**RECORDS FOR THE TASK:**
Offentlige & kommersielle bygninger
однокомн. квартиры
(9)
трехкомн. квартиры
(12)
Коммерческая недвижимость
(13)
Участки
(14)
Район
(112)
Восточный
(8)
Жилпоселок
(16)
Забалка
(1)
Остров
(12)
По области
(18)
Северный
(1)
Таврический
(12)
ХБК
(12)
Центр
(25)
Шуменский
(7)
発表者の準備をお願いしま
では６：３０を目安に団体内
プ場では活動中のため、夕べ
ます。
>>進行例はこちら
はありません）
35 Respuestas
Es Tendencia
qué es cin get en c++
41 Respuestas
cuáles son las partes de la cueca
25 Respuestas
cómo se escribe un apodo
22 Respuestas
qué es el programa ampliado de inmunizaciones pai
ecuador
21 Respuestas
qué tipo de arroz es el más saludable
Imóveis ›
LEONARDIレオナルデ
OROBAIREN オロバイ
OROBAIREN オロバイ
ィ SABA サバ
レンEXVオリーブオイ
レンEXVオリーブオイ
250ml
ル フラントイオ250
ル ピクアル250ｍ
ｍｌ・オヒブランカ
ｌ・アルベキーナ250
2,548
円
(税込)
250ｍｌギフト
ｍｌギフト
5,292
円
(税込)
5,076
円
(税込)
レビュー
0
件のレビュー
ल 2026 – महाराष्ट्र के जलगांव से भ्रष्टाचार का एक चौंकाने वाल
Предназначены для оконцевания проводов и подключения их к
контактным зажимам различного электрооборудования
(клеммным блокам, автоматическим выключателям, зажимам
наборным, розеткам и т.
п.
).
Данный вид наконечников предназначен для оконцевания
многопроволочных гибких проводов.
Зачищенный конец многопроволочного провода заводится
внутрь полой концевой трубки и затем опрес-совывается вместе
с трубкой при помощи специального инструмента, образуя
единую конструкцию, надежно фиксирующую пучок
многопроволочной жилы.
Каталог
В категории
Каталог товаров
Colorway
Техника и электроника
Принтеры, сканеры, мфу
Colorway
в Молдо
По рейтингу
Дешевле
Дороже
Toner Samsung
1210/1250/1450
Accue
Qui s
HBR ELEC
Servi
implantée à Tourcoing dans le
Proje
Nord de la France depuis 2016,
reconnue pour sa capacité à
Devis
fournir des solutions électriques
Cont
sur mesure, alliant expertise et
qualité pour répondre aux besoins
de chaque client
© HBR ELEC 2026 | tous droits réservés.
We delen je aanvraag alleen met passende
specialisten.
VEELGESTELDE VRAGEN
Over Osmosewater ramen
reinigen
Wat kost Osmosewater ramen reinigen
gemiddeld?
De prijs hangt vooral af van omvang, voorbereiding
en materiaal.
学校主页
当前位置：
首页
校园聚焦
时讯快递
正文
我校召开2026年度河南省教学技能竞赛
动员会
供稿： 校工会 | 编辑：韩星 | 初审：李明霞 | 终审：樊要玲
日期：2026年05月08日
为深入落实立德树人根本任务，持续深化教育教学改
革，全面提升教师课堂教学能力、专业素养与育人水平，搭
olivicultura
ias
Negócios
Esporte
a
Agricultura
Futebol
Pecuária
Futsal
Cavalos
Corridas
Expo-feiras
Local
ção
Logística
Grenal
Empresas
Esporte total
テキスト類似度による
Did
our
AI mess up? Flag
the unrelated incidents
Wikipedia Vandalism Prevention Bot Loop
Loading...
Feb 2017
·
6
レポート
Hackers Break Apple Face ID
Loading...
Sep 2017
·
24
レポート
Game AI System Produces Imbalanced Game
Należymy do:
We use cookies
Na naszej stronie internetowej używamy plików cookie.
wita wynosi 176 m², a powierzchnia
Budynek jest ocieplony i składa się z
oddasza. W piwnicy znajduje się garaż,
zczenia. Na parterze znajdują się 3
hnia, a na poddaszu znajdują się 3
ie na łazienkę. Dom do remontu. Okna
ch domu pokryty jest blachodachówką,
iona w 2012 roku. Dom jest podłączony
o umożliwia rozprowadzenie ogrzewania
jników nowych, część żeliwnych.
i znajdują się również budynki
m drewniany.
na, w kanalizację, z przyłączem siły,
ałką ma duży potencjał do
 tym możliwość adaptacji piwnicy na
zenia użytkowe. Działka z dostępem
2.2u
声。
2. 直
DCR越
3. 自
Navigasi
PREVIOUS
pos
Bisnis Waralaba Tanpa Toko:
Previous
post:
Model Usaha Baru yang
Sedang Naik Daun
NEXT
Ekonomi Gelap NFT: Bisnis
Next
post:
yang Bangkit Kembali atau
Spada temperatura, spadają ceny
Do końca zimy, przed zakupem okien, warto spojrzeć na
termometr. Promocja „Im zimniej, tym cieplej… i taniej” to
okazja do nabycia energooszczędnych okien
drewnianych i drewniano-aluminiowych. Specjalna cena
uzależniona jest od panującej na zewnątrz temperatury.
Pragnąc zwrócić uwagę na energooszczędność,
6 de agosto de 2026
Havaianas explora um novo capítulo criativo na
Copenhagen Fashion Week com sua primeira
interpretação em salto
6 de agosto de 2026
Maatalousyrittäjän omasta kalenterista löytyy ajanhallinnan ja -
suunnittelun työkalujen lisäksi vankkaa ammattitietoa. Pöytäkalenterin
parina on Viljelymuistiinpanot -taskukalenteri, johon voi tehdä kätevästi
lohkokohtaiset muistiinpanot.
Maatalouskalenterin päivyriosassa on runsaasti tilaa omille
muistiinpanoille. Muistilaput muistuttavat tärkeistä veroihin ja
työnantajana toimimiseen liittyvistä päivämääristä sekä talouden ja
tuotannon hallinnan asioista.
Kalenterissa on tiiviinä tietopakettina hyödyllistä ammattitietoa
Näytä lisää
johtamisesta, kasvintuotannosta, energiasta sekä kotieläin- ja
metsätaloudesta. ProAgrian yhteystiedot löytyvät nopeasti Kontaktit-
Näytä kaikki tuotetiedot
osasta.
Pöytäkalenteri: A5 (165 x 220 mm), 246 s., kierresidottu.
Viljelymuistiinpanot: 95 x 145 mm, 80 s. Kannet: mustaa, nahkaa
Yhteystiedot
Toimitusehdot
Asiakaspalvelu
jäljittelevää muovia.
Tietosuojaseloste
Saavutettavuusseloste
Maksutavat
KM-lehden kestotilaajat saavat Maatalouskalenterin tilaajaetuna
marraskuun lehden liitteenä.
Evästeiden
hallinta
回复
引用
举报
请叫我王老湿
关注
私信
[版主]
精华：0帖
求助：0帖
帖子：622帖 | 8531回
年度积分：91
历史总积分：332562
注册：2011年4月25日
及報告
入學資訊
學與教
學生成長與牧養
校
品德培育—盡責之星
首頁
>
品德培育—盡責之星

**TASK ITEM:** Start at the first line of the material. Reproduce every line exactly, ending with the line that holds "41 Respuestas".

**TASK RESULT:**
Offentlige & kommersielle bygninger
однокомн. квартиры
(9)
трехкомн. квартиры
(12)
Коммерческая недвижимость
(13)
Участки
(14)
Район
(112)
Восточный
(8)
Жилпоселок
(16)
Забалка
(1)
Остров
(12)
По области
(18)
Северный
(1)
Таврический
(12)
ХБК
(12)
Центр
(25)
Шуменский
(7)
発表者の準備をお願いしま
では６：３０を目安に団体内
プ場では活動中のため、夕べ
ます。
>>進行例はこちら
はありません）
35 Respuestas
Es Tendencia
qué es cin get en c++
41 Respuestas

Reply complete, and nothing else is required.